> **WORK TO COMPLETE**:
A – In the slides on waste water management, what do biotowers use to reach a higher hydraulic and organic load?
B – Do these statements agree with the slides on waste water management? (i) Industrial sludges are generally suitable for recycling. (ii) The cylinder of a Rotating Biological Contactor is made from high-density plastic. (iii) Using agricultural slurry as a fertilizer accounts for most recycling. Answer yes or no for each, quoting the words from the slides that decide it.
C – Carry on the slides on waste water management from the point where they stop.

> **SOURCE TEXT**:
════════
Planning for Cost Effective Waste Water Management

1
Planning for Cost Effective Waste Water Management

• Alec Fleming,
• County Manager,
• Clare County Council

2
Approach to Recycling

• Use of agricultural slurry as a fertiliser
  accounts for the majority of recycling.
• Municipal sludges can be used as agricultural
  fertiliser after dewatering and an appropriate
  pasteurisation process.
• Industrial sludges are generally not suitable for
  recycling.

3
Biological Options

• Rotating Percolating filters are the oldest form
  of treatment unit consisting of a bed of stone,
  circular or rectangular in shape with
  intermittent or continuous addition of settled
  sewage to the surface. Biotowers are a variant of
  the Rotating Percolating filters but use plastic
  media to achieve a higher hydraulic and organic
  load.

4
Biological Options (contd.)

• Rotating Biological Contactors comprise a
  cylinder rotating on its horizontal axis. The
  cylinder is made from high-density plastic. This
  process was generally used on small installations
  throughout the country.

5
Biological Options (contd.)

• What are we trying to achieve?
• (a) Reduce suspended solids.
• (b) Reduce organic load (BOD).
• (c) Remove phosphorous.
• (d) Remove nitrogen.
════════
> **MATERIAL SUPPLIED**:
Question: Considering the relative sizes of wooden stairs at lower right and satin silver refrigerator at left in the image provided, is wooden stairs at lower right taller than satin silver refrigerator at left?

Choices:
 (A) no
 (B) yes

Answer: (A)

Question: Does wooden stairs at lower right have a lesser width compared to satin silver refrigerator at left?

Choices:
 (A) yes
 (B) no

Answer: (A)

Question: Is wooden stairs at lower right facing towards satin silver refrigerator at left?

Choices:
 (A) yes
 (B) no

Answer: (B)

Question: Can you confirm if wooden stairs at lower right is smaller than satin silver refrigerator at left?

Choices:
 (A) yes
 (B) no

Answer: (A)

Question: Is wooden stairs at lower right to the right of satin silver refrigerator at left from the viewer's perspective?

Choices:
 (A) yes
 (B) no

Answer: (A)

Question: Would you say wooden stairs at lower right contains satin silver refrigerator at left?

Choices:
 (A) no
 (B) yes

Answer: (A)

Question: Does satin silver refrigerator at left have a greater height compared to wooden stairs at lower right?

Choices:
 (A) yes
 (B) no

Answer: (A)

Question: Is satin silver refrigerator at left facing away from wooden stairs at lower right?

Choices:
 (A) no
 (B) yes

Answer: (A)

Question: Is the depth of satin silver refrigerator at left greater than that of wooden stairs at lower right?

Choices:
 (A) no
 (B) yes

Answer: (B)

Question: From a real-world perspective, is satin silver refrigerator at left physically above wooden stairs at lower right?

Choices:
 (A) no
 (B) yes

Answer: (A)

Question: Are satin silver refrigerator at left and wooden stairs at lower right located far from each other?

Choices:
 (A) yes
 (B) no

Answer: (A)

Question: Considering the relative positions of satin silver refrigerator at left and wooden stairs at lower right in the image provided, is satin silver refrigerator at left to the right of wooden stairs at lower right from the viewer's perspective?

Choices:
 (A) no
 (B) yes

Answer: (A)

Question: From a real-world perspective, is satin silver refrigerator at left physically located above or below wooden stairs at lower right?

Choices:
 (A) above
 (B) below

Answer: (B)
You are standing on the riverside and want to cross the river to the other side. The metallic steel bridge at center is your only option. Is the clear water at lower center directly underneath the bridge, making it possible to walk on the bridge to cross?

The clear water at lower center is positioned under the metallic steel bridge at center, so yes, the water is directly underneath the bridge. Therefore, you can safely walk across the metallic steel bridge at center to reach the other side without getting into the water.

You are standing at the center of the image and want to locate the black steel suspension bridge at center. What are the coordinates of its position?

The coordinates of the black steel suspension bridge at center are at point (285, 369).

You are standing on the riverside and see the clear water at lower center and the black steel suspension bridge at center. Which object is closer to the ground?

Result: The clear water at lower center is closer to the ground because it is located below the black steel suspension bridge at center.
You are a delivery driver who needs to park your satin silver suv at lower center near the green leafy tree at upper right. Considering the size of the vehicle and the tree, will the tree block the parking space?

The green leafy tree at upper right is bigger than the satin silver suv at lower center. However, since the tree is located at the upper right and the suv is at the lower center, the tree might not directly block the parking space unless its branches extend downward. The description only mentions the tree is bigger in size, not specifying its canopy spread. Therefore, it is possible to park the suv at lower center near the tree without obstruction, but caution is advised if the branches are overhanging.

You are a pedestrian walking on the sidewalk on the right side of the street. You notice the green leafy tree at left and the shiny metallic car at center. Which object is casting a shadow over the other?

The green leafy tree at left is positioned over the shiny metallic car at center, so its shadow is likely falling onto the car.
════════
> **ANSWERS FOR THE EXERCISE**:
A – Plastic media.

B –
(i) No: "Industrial sludges are generally not suitable for recycling."
(ii) Yes: "The cylinder is made from high-density plastic."
(iii) Yes: "Use of agricultural slurry as a fertiliser accounts for the majority of recycling."

C –
6
Biological Options (contd.)

• Secondary treatment together with constructed
  wetlands technology is a low running cost option
  for small rural treatment plants in sensitive
  areas. The downside is that they have a large
  land take requirement which in recent years was
  almost prohibitive due to land costs.
• Biodegradation is the dominant mechanism of
  organic removal for municipal and most waste
  waters. Most large municipal treatment systems
  now use activated sludge systems for the purpose
  of organics removal.

7
Biological Options (contd.)

• Nitrogen and Phosphorous removal may also be
  carried out by biological processes. In the case
  of nitrogen the process is denitrification
  followed by oxidation and nitrification.
  Phosphorous removal is a two stage biological
  process and can achieve removal rates of up
  70-80.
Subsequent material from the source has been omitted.